Write out the listing below again, changing each "Popüler" to "Popular" and keeping everything else the same.
=== Begin Enclosure ===
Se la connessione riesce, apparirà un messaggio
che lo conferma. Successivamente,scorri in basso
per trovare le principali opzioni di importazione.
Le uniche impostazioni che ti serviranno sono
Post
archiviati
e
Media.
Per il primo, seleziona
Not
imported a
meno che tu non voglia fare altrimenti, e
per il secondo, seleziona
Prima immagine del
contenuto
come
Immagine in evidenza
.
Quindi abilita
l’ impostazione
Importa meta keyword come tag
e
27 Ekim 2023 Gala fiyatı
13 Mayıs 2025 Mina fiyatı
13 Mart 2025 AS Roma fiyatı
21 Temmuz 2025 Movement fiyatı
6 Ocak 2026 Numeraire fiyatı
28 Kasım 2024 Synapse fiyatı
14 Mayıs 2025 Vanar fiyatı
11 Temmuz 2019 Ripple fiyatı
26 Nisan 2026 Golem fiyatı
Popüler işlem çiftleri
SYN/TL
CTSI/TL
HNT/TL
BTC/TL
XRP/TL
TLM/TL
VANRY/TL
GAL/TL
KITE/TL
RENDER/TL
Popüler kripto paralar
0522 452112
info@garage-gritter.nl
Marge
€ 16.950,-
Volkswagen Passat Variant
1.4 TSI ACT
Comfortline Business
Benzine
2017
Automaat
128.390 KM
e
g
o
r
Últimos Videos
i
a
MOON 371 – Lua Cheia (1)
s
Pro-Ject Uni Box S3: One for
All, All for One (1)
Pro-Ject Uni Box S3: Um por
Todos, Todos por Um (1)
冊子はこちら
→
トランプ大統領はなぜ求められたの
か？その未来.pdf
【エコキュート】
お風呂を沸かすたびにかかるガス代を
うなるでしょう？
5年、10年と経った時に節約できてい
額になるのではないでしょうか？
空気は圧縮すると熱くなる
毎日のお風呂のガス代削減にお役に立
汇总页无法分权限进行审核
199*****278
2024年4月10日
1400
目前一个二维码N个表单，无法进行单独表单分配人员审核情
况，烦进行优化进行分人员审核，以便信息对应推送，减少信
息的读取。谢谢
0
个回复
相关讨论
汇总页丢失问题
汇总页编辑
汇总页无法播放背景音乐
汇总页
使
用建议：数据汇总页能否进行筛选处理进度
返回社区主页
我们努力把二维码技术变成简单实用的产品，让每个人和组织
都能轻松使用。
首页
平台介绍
=== End Enclosure ===
# [RESULT OF THIS EXERCISE]
Se la connessione riesce, apparirà un messaggio
che lo conferma. Successivamente,scorri in basso
per trovare le principali opzioni di importazione.
Le uniche impostazioni che ti serviranno sono
Post
archiviati
e
Media.
Per il primo, seleziona
Not
imported a
meno che tu non voglia fare altrimenti, e
per il secondo, seleziona
Prima immagine del
contenuto
come
Immagine in evidenza
.
Quindi abilita
l’ impostazione
Importa meta keyword come tag
e
27 Ekim 2023 Gala fiyatı
13 Mayıs 2025 Mina fiyatı
13 Mart 2025 AS Roma fiyatı
21 Temmuz 2025 Movement fiyatı
6 Ocak 2026 Numeraire fiyatı
28 Kasım 2024 Synapse fiyatı
14 Mayıs 2025 Vanar fiyatı
11 Temmuz 2019 Ripple fiyatı
26 Nisan 2026 Golem fiyatı
Popular işlem çiftleri
SYN/TL
CTSI/TL
HNT/TL
BTC/TL
XRP/TL
TLM/TL
VANRY/TL
GAL/TL
KITE/TL
RENDER/TL
Popular kripto paralar
0522 452112
info@garage-gritter.nl
Marge
€ 16.950,-
Volkswagen Passat Variant
1.4 TSI ACT
Comfortline Business
Benzine
2017
Automaat
128.390 KM
e
g
o
r
Últimos Videos
i
a
MOON 371 – Lua Cheia (1)
s
Pro-Ject Uni Box S3: One for
All, All for One (1)
Pro-Ject Uni Box S3: Um por
Todos, Todos por Um (1)
冊子はこちら
→
トランプ大統領はなぜ求められたの
か？その未来.pdf
【エコキュート】
お風呂を沸かすたびにかかるガス代を
うなるでしょう？
5年、10年と経った時に節約できてい
額になるのではないでしょうか？
空気は圧縮すると熱くなる
毎日のお風呂のガス代削減にお役に立
汇总页无法分权限进行审核
199*****278
2024年4月10日
1400
目前一个二维码N个表单，无法进行单独表单分配人员审核情
况，烦进行优化进行分人员审核，以便信息对应推送，减少信
息的读取。谢谢
0
个回复
相关讨论
汇总页丢失问题
汇总页编辑
汇总页无法播放背景音乐
汇总页
使
用建议：数据汇总页能否进行筛选处理进度
返回社区主页
我们努力把二维码技术变成简单实用的产品，让每个人和组织
都能轻松使用。
首页
平台介绍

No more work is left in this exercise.